I am designing the schema for a geographically distributed application that would be spread across different countries and cities. There are related collections such as -
Shops (spread across countries and cities) 15 days transactions for the shops (rest goes to historical store) etc.
Is it possible to ensure that shops and the transactions of the shops are co-located in the same shard? Currently in the transactions collection, say I am storing just the unique _id of shop as reference.
Suppose I shard the Shop collection with a key such as {region, country, city, shop_id}. Do I have to store the same columns/attributes for the transactions table - i.e. region, country, city, shop_id instead of just the shop_id and then choose a shard key like - {region, country, city, shop_id, tx_id} to ensure that it is placed in the same shard as the Shop collection?
In other words if a 'child' collection has records logically related to records of a 'parent' collection, then should the entire shard key that we apply to the 'parent' collection have to be a part of the shard key of the 'child' to ensure that they are co-located on the same shard?
Thanks and Regards, Archanaa Panda
Here is how I would do it. While there are valid use cases to have one or more shards per country, usually you want to do a geographical distribution based on regions. The usual ones – EMEA, APAC and NCSA – should suffice for this and I will use this in my example. As a side note: You might want to split EMEA into EME (data center in Europe) and A (I have good experiences with data centers in Sout Africa), since the connection from and to Africa sometimes is... not optimal.
As for the shards, I'll assume three shards named shard0
(EMEA) , shard1
(APAC) and shard3
(NCSA).
As you found out, it is not too important to have the data for each region on a single shard (which would not be very scalable), but on shards with the same tag. I strongly suggest to have all shards with the same tag and their front ends hosted in the same data center: Internal traffic tends to be free of charge and the internal bandwidth usually is much higher (or at least can be upgraded to be higher) than external bandwidth.
Set up your shards. Since speed seems to be an issue for you: use SSDs. They are so much faster that they will easily save you multiple shards, as spinning disks pretty usually become the limiting factor.
Tag the shards:
sh.addShardTag("shard0", "EMEA")
sh.addShardTag("shard1", "APAC")
sh.addShardTag("shard2", "NCSA")
Add the tag ranges. In case you have the region for each of your shops, there is no need to do it by country. Simply tag by region:
sh.addTagRange("commerce.shops",{"region":"EMEA"},{"region":"EMEA"},"EMEA")
sh.addTagRange("commerce.shops",{"region":"APAC"},{"region":"APAC"},"APAC")
sh.addTagRange("commerce.shops",{"region":"NCSA"}, {"region":"NCSA"},"NCSA")
The reason why I wouldn't assign country codes is that you would have to assign each country code to a tag.
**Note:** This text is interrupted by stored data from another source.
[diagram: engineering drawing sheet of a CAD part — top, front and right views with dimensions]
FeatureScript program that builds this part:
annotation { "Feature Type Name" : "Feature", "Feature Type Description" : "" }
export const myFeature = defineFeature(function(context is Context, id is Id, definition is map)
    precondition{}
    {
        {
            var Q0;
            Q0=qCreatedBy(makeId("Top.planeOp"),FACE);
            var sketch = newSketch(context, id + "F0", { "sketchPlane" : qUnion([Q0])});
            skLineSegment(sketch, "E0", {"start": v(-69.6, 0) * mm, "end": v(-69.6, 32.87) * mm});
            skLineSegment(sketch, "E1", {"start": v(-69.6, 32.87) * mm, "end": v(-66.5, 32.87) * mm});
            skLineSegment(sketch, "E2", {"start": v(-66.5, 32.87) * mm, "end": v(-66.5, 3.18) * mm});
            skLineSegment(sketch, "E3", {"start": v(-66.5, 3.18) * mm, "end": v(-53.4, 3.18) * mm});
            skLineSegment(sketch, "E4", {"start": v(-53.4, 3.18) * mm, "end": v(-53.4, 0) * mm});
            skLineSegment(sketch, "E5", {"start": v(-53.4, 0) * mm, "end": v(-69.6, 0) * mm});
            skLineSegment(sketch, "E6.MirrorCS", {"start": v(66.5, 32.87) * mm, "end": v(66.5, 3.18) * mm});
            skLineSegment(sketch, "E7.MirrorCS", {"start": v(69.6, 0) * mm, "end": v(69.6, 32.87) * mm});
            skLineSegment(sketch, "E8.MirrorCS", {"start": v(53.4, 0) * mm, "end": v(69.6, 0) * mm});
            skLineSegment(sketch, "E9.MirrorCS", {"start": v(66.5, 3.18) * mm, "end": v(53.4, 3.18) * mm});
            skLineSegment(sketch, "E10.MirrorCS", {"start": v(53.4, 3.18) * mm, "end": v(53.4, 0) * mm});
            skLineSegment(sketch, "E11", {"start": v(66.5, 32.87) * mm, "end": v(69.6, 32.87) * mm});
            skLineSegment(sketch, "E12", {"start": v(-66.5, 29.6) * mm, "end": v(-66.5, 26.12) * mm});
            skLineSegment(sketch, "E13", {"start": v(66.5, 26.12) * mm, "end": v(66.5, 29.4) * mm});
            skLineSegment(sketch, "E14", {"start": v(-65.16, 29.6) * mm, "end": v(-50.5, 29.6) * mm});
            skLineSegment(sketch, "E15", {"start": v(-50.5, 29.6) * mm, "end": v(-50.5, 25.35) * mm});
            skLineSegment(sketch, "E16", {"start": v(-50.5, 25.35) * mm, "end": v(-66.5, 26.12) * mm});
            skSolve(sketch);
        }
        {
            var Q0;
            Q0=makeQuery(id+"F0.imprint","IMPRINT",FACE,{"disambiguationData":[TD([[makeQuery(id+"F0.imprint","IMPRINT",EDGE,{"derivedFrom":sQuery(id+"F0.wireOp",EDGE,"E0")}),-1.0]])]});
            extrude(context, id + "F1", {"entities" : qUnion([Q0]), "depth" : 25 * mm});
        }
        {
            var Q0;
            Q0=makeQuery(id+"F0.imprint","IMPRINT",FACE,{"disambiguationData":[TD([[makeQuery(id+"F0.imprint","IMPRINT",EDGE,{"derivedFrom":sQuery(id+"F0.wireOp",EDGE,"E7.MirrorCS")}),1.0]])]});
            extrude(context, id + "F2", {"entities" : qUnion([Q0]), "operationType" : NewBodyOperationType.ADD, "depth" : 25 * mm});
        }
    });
And since you already have the region, why not use it to make your life easier?
As a shard key, I'd use a compound key of region and whatever deems you appropriate. Note that you should not use ObjectId as the other component of the shard key, as it is monotonically increasing, which will lead to problems if you have more than one shard per region. Lets say your ShopId is the other part of the shard key and it is an ObjectId, there is a workaround: Using a hashed shard key.
sh.shardCollection("commerce.shops",{"region":1,"shopId":"hashed"})
This way, all documents will be distributed to the shards responsible for the respective region while still allowing chunks to be distributed amongst them.
hth.